RECORDS ::
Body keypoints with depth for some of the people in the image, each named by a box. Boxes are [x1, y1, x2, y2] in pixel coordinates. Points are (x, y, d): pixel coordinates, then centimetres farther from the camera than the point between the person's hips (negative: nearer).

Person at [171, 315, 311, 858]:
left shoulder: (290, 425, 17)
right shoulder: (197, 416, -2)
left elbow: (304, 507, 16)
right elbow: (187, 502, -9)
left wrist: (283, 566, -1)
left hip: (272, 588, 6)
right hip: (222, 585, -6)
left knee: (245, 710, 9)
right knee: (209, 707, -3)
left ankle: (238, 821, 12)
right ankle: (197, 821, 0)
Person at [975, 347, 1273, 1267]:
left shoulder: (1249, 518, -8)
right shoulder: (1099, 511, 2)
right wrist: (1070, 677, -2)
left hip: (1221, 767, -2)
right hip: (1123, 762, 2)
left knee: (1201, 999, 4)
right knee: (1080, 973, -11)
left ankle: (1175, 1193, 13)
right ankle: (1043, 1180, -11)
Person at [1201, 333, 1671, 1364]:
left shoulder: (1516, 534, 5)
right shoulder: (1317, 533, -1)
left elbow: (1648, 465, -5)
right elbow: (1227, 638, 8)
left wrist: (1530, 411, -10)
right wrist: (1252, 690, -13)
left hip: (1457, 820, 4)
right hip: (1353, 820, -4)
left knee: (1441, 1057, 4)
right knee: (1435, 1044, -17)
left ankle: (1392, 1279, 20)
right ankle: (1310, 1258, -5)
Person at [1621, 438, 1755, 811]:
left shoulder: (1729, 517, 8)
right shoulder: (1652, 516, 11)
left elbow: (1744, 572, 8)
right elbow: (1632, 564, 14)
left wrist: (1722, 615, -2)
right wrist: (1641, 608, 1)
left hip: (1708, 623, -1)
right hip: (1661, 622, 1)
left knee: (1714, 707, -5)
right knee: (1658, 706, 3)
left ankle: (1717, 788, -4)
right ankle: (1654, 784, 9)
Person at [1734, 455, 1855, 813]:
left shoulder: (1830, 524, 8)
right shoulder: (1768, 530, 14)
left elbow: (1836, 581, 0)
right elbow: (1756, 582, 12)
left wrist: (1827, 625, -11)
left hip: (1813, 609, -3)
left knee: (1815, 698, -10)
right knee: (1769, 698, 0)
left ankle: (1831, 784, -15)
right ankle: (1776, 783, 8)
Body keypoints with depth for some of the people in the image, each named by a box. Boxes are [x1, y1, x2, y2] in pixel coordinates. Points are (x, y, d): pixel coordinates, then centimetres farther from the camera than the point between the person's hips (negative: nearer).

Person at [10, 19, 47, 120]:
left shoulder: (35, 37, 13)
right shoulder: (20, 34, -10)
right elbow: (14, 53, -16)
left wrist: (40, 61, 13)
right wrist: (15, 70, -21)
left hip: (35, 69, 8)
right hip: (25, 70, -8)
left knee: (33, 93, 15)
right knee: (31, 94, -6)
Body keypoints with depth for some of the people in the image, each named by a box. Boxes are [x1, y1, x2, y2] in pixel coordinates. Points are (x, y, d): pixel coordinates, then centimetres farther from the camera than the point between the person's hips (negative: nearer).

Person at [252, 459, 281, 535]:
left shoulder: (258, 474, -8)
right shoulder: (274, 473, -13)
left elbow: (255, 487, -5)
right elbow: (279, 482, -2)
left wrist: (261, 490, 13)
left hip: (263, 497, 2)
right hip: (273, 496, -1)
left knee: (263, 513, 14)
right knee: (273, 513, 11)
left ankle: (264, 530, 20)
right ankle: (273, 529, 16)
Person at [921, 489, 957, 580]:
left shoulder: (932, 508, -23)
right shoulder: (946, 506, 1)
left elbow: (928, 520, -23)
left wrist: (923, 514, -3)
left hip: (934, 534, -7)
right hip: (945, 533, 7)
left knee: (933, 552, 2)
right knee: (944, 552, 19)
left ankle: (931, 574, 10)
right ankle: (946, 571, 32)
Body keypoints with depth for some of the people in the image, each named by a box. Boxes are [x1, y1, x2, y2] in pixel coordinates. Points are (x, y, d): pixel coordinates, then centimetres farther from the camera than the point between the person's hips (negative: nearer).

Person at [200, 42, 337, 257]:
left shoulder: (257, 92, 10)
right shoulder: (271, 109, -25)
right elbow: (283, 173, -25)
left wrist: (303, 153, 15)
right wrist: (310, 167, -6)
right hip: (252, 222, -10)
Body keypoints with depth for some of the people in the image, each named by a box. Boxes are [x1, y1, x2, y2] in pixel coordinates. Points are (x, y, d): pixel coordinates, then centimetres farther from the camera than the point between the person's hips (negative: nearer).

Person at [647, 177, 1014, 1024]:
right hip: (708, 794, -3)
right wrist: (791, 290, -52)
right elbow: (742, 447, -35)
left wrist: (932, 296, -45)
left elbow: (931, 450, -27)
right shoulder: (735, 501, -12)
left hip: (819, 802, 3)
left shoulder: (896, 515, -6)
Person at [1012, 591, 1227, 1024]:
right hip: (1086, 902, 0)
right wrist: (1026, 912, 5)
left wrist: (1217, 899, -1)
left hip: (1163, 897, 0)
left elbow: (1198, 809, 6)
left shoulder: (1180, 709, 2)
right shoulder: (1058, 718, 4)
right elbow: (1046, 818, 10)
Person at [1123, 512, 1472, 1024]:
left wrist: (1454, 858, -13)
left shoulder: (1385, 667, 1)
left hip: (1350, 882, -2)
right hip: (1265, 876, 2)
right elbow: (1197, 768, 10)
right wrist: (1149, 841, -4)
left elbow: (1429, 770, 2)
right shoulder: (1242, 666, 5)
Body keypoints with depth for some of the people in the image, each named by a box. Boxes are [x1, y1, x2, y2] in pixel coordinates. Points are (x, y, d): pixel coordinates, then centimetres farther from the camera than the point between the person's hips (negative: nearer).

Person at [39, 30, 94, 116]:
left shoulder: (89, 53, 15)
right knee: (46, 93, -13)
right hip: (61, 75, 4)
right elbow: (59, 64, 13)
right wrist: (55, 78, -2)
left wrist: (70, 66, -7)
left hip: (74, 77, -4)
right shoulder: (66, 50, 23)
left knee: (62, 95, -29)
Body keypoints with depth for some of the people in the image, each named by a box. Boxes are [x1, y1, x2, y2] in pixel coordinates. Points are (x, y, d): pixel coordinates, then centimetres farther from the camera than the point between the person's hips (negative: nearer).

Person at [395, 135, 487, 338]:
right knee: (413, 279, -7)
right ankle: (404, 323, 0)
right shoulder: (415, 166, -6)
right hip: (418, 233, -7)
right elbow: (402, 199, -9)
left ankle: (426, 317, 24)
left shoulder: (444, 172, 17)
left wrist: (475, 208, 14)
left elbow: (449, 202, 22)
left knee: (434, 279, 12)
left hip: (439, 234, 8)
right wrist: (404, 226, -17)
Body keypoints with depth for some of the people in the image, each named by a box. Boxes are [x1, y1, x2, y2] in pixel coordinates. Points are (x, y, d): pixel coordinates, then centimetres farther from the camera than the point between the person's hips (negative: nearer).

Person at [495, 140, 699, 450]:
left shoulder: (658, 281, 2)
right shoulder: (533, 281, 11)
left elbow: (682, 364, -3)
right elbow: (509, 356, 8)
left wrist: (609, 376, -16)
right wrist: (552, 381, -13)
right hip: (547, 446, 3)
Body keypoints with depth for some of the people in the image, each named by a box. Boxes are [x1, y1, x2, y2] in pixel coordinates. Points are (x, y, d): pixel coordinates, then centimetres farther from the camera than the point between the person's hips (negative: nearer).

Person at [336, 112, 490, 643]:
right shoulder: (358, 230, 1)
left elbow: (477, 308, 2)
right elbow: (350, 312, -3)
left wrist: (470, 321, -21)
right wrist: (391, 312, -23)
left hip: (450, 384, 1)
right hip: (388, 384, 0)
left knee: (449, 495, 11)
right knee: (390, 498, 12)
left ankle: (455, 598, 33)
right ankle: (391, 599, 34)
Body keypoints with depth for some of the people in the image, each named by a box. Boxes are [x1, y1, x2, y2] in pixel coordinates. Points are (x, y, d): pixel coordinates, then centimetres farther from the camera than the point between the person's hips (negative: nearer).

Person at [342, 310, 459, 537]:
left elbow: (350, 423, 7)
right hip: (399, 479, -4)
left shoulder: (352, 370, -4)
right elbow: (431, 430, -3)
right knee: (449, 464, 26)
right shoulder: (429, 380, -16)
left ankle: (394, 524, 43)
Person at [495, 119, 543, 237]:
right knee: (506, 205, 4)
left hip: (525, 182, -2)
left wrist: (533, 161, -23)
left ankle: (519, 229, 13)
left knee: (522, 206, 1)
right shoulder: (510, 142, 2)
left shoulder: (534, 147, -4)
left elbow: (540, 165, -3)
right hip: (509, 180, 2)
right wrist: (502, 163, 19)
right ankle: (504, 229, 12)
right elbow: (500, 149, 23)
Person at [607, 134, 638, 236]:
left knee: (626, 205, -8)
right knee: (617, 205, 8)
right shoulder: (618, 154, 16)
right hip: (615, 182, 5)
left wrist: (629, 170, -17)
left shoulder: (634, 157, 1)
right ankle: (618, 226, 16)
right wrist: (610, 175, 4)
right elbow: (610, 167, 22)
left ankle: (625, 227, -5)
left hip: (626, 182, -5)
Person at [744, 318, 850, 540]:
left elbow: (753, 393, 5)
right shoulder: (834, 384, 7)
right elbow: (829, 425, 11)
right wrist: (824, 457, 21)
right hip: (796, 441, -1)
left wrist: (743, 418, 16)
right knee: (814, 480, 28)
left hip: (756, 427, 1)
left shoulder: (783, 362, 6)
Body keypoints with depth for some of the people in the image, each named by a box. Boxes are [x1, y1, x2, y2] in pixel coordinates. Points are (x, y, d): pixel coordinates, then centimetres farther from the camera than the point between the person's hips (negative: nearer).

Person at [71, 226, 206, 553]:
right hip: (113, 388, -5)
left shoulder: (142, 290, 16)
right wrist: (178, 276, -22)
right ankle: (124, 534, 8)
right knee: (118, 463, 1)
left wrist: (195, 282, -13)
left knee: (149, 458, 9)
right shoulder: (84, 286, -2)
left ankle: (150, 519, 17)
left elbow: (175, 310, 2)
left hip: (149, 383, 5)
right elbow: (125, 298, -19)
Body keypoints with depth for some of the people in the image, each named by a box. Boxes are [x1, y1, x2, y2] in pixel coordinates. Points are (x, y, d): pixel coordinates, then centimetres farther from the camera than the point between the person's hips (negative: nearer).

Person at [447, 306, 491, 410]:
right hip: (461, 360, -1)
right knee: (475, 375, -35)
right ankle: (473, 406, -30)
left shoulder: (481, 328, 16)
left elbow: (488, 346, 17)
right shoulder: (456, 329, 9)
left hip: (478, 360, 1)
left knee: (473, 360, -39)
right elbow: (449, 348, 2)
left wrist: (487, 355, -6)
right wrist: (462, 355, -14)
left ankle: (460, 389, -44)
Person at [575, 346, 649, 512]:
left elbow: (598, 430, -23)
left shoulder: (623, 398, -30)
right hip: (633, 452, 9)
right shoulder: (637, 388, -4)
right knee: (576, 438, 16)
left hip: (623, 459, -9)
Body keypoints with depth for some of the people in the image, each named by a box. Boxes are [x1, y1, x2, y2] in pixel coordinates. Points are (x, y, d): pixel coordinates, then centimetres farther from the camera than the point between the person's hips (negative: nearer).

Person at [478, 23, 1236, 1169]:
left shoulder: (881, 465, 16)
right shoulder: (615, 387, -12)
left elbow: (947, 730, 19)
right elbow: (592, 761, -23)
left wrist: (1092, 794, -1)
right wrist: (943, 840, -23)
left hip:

WHAT YOU SHOULD DO :: Copy out, word for word, every line of the records from the line containing "right ankle: (273, 529, 16)" down to the line containing "right ankle: (946, 571, 32)", including both of those lines.

ANSWER FOR THIS EXERCISE ::
right ankle: (273, 529, 16)
Person at [921, 489, 957, 580]:
left shoulder: (932, 508, -23)
right shoulder: (946, 506, 1)
left elbow: (928, 520, -23)
left wrist: (923, 514, -3)
left hip: (934, 534, -7)
right hip: (945, 533, 7)
left knee: (933, 552, 2)
right knee: (944, 552, 19)
left ankle: (931, 574, 10)
right ankle: (946, 571, 32)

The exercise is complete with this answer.